Clarify documentation of probing

- Add a large detailed comment about the use and necessity of
  both the follower and leader probing optimization
- fix the log message in stepLeader that previously mixed up the
  log term for the rejection and the index of the append
- improve the test via subtests
- add some verbiage in findConflictByTerm around first index
This commit is contained in:
Tobias Grieger 2021-02-11 13:30:55 +01:00
parent 6828517965
commit c1e8d3a63f
9 changed files with 198 additions and 98 deletions

View File

@ -141,11 +141,21 @@ func (l *raftLog) findConflict(ents []pb.Entry) uint64 {
// entry on a leader/follower during an append) and finds the largest index in
// log l with a term <= `term` and an index <= `index`. If no such index exists
// in the log, the log's first index is returned.
// The index provided MUST be equal to or less than l.lastIndex().
//
// The index provided MUST be equal to or less than l.lastIndex(). Invalid
// inputs log a warning and the input index is returned.
func (l *raftLog) findConflictByTerm(index uint64, term uint64) uint64 {
if index > l.lastIndex() {
l.logger.Panicf("index(%d) is out of range [lastIndex(%d)] in findConflictByTerm",
index, l.lastIndex())
if li := l.lastIndex(); index > li {
// NB: such calls should not exist, but since there is a straightfoward
// way to recover, do it.
//
// It is tempting to also check something about the first index, but
// there is odd behavior with peers that have no log, in which case
// lastIndex will return zero and firstIndex will return one, which
// leads to calls with an index of zero into this method.
l.logger.Warningf("index(%d) is out of range [0, lastIndex(%d)] in findConflictByTerm",
index, li)
return index
}
for {
logTerm, err := l.term(index)

View File

@ -1106,32 +1106,127 @@ func stepLeader(r *raft, m pb.Message) error {
pr.RecentActive = true
if m.Reject {
r.logger.Debugf("%x received MsgAppResp(MsgApp was rejected, hint: %d) from %x for index %d, log term %d",
r.id, m.RejectHint, m.From, m.Index, m.LogTerm)
// The reject hint is the suggested next base entry for appending,
// i.e. hint+1 would be sent as the next append. 'hint' is usually the
// last index of the follower, or the base index (m.Index) from the
// append being responsed to.
hint := m.RejectHint
// RejectHint is the suggested next base entry for appending (i.e.
// we try to append entry RejectHint+1 next), and LogTerm is the
// term that the follower has at index RejectHint. Older versions
// of this library did not populate LogTerm for rejections and it
// is zero for followers with an empty log.
//
// Under normal circumstances, the leader's log is longer than the
// follower's and the follower's log is a prefix of the leader's
// (i.e. there is no divergent uncommitted suffix of the log on the
// follower). In that case, the first probe reveals where the
// follower's log ends (RejectHint=follower's last index) and the
// subsequent probe succeeds.

PROBLEM A: Translate this sentence from the commit page into German: "Older versions of this library did not populate LogTerm for rejections and it is zero for followers with an empty log."

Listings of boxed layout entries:
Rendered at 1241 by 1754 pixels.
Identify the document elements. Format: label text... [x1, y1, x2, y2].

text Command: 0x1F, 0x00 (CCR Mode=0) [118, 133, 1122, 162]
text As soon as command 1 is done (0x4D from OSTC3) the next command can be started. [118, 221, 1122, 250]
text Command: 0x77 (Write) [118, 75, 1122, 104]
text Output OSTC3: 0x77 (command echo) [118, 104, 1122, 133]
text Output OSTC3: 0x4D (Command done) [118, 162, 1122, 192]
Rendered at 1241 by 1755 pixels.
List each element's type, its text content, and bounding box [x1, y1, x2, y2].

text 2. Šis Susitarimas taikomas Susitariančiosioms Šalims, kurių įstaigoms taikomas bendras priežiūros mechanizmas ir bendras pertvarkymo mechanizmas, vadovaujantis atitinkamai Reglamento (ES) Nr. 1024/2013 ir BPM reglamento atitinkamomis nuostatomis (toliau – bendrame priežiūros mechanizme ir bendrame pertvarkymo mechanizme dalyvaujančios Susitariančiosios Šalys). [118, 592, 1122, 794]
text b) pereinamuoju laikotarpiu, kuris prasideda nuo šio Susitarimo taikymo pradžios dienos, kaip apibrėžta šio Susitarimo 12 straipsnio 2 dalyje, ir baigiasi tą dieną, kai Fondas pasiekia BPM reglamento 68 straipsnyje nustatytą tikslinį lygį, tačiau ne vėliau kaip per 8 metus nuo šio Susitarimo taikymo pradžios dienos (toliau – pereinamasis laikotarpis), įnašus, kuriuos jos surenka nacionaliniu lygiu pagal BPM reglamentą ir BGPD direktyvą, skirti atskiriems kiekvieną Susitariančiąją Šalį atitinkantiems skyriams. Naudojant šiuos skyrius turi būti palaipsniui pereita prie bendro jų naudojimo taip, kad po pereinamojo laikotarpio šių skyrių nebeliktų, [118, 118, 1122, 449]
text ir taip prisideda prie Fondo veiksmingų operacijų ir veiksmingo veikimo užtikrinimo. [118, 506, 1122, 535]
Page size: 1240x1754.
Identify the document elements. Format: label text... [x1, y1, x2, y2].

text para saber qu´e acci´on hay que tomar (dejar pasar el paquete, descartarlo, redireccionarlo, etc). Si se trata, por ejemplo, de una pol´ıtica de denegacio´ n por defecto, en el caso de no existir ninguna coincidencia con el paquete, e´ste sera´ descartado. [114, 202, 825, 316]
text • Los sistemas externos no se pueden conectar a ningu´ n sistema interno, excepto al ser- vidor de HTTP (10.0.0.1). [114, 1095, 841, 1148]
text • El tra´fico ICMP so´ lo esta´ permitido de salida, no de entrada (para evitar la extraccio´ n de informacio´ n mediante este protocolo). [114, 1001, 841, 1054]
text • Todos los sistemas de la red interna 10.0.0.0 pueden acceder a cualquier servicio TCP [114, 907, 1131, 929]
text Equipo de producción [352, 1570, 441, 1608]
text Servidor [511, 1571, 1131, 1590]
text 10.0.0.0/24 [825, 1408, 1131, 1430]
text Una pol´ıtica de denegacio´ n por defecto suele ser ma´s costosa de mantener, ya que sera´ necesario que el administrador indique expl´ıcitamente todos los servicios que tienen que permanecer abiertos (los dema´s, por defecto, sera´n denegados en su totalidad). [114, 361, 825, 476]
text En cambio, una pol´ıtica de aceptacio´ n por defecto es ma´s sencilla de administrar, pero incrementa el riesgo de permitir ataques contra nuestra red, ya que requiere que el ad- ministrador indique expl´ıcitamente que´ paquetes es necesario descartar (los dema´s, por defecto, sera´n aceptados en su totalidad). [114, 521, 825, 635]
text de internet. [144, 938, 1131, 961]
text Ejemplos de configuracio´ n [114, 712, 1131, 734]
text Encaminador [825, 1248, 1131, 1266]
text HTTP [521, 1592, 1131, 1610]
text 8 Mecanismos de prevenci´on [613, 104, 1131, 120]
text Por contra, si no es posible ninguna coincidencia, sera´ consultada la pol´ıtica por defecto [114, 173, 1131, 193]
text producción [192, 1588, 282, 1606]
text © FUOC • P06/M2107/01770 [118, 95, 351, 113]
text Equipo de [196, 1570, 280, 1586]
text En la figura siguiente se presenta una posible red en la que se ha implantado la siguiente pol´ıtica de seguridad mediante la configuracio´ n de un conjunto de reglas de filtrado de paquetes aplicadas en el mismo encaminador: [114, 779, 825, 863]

PROBLEM B: Write out the lines of the entries starting at the first line of the entries and ending at the line that contains "List each element's", including both ends.

EXERCISE ANSWER A: Ältere Versionen dieser Bibliothek haben LogTerm bei Ablehnungen nicht befüllt, und bei Followern mit leerem Log ist es null.

EXERCISE ANSWER B:
Rendered at 1241 by 1754 pixels.
Identify the document elements. Format: label text... [x1, y1, x2, y2].

text Command: 0x1F, 0x00 (CCR Mode=0) [118, 133, 1122, 162]
text As soon as command 1 is done (0x4D from OSTC3) the next command can be started. [118, 221, 1122, 250]
text Command: 0x77 (Write) [118, 75, 1122, 104]
text Output OSTC3: 0x77 (command echo) [118, 104, 1122, 133]
text Output OSTC3: 0x4D (Command done) [118, 162, 1122, 192]
Rendered at 1241 by 1755 pixels.
List each element's type, its text content, and bounding box [x1, y1, x2, y2].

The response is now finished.